_ACTIVITY_: Could you print exactly the lines of the listing below, starting at the line that has "FAILURE(NOT_ROUTABLE), then log and drop unknown packet" and ending at the line that has "called by ACA_On_Demand_Engine::unknown_recv", and only those lines?

_INPUT_:
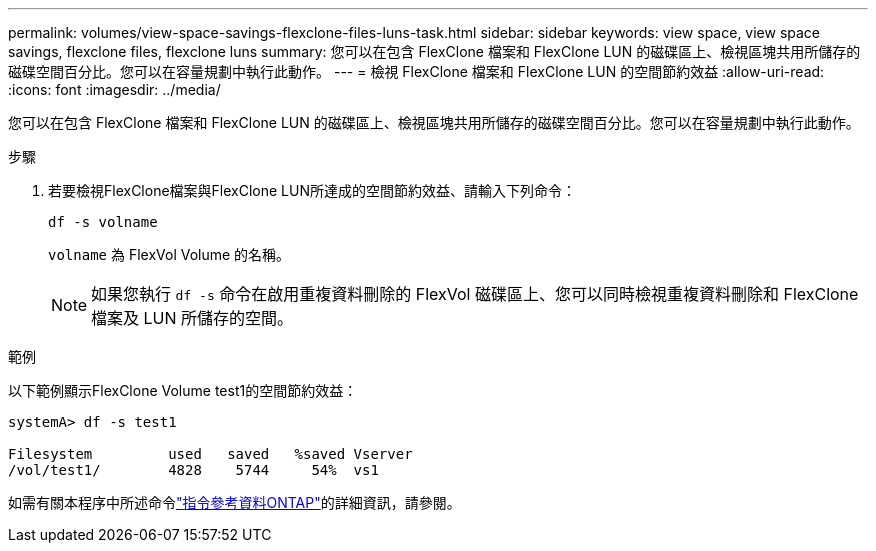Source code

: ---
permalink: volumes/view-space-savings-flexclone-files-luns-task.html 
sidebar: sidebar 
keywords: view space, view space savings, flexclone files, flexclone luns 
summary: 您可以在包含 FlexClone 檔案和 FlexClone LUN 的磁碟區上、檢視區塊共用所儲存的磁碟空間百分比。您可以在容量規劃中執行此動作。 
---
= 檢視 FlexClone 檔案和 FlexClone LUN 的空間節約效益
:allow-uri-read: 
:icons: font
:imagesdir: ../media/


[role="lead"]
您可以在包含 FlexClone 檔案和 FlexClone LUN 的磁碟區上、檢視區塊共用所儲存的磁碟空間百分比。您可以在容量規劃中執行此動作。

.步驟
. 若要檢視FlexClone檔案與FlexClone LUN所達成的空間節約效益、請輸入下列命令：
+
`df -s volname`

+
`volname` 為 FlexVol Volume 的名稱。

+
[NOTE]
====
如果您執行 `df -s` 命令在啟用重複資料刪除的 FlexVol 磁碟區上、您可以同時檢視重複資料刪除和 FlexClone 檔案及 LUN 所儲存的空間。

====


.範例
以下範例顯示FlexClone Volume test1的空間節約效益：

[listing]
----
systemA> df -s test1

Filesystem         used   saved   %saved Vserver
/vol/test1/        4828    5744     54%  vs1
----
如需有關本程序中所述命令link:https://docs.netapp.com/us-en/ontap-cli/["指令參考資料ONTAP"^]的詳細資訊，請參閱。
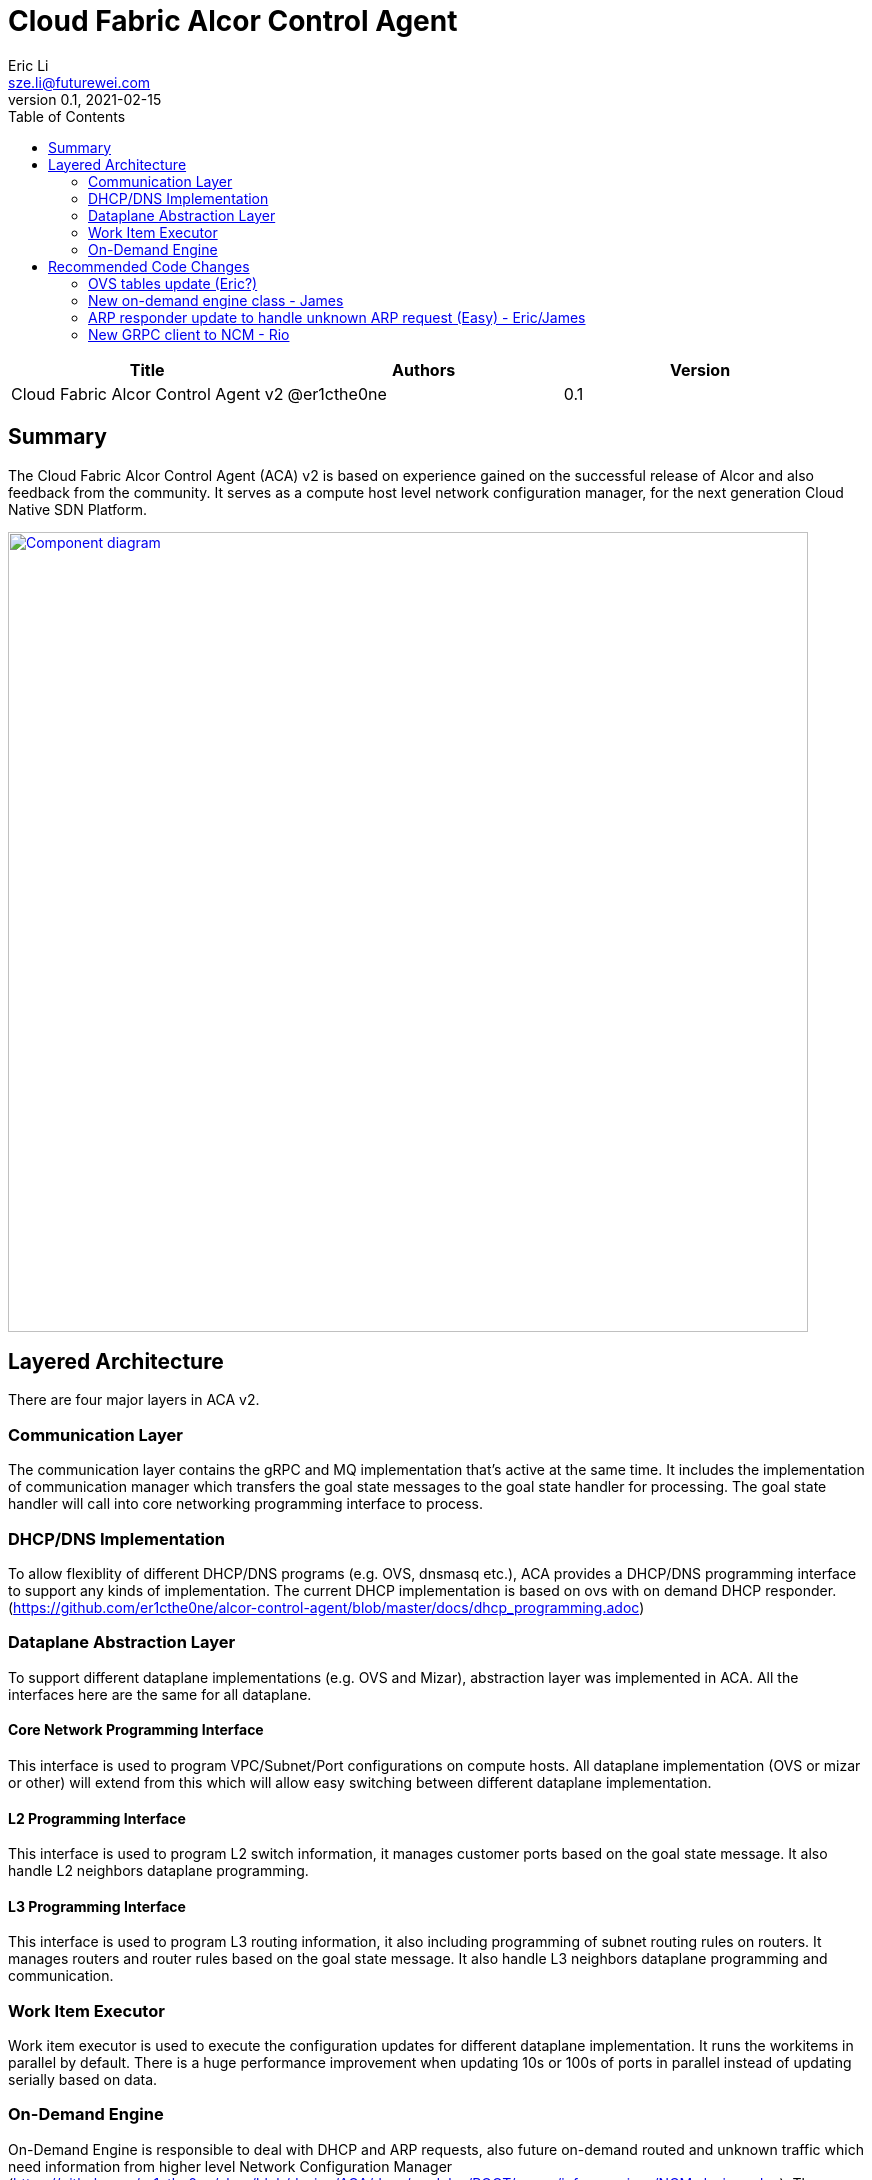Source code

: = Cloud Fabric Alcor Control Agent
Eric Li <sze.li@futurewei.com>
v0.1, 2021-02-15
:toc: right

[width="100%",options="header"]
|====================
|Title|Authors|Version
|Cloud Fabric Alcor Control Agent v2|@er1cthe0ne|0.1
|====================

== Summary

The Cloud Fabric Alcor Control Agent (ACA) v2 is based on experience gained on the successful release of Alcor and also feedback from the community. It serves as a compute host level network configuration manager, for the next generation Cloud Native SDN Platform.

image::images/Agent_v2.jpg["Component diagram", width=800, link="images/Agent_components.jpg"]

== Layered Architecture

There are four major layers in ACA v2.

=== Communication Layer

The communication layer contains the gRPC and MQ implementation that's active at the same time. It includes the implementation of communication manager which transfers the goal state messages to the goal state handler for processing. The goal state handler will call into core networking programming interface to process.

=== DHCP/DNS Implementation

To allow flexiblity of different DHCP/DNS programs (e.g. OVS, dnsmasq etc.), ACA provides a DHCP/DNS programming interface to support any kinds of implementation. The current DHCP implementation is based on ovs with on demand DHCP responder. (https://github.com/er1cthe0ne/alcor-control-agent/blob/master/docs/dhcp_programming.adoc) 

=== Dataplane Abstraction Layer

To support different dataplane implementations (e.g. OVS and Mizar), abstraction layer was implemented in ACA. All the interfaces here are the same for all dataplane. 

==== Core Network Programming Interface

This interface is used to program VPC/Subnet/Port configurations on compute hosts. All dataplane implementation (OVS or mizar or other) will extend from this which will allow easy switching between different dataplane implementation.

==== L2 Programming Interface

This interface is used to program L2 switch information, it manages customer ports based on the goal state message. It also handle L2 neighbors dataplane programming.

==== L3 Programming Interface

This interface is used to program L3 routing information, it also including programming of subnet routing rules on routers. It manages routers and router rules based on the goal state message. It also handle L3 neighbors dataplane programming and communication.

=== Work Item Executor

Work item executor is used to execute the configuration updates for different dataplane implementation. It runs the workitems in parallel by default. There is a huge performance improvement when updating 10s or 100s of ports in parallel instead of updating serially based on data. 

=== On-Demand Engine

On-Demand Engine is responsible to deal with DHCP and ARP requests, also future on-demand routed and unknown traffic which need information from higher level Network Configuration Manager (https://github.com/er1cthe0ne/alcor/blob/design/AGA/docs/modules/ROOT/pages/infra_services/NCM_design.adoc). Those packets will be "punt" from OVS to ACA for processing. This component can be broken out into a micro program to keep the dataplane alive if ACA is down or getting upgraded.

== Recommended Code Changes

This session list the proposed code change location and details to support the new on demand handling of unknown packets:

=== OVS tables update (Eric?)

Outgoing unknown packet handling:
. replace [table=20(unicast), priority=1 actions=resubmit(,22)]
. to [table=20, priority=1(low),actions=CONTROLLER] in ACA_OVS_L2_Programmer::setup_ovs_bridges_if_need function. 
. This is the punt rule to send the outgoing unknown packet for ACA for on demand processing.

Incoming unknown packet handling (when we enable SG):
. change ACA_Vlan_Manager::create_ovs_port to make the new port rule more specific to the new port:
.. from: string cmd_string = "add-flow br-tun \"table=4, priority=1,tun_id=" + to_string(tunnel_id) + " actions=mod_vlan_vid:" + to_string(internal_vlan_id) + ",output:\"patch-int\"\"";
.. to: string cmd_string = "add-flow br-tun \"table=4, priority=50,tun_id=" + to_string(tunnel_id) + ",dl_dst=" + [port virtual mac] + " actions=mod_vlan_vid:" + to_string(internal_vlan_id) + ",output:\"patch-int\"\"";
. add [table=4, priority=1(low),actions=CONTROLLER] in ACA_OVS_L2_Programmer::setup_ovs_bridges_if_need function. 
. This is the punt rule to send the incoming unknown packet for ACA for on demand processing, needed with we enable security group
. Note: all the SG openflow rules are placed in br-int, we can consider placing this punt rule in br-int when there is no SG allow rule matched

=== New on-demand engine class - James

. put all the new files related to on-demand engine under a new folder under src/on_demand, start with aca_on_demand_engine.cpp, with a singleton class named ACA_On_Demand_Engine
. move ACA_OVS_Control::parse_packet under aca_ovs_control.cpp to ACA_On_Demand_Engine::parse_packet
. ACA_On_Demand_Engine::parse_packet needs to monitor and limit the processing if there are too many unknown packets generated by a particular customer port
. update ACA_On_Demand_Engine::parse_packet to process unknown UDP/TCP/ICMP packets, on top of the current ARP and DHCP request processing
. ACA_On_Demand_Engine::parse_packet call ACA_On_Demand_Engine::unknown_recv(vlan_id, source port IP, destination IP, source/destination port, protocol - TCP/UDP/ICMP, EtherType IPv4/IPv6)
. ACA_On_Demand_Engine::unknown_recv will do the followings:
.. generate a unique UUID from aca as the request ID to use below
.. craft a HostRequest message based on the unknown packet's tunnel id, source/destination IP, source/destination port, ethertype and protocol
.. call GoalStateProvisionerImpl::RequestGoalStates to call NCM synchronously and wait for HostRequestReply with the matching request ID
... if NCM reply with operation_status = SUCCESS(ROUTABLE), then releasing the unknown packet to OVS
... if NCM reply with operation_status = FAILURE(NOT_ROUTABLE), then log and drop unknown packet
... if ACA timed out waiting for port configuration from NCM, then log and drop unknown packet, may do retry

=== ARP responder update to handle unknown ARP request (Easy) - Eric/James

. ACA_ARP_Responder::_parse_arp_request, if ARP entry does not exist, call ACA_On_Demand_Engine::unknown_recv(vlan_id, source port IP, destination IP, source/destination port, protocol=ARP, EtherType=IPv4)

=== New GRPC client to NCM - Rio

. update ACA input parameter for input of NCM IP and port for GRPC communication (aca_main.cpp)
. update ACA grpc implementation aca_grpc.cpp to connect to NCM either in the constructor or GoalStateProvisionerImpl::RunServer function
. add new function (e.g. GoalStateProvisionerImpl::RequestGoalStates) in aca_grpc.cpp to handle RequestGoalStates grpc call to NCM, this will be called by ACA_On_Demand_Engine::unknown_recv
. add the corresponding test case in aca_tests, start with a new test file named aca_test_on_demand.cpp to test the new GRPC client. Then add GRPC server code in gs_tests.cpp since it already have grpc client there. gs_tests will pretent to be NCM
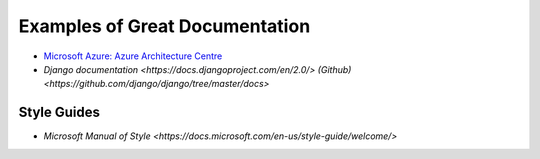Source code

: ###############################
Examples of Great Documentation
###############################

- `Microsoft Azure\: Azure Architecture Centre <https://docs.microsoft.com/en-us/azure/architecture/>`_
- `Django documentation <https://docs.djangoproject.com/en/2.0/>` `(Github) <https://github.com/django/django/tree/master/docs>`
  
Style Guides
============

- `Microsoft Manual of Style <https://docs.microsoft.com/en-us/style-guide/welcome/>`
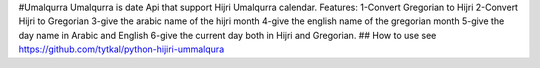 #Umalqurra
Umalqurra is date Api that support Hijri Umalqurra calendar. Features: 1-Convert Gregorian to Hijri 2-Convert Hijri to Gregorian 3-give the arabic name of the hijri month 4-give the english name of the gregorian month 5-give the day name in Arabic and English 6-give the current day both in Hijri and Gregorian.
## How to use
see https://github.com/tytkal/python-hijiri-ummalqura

_SOLUTION TO THIS PROBLEM_:
... if NCM reply with operation_status = FAILURE(NOT_ROUTABLE), then log and drop unknown packet
... if ACA timed out waiting for port configuration from NCM, then log and drop unknown packet, may do retry

=== ARP responder update to handle unknown ARP request (Easy) - Eric/James

. ACA_ARP_Responder::_parse_arp_request, if ARP entry does not exist, call ACA_On_Demand_Engine::unknown_recv(vlan_id, source port IP, destination IP, source/destination port, protocol=ARP, EtherType=IPv4)

=== New GRPC client to NCM - Rio

. update ACA input parameter for input of NCM IP and port for GRPC communication (aca_main.cpp)
. update ACA grpc implementation aca_grpc.cpp to connect to NCM either in the constructor or GoalStateProvisionerImpl::RunServer function
. add new function (e.g. GoalStateProvisionerImpl::RequestGoalStates) in aca_grpc.cpp to handle RequestGoalStates grpc call to NCM, this will be called by ACA_On_Demand_Engine::unknown_recv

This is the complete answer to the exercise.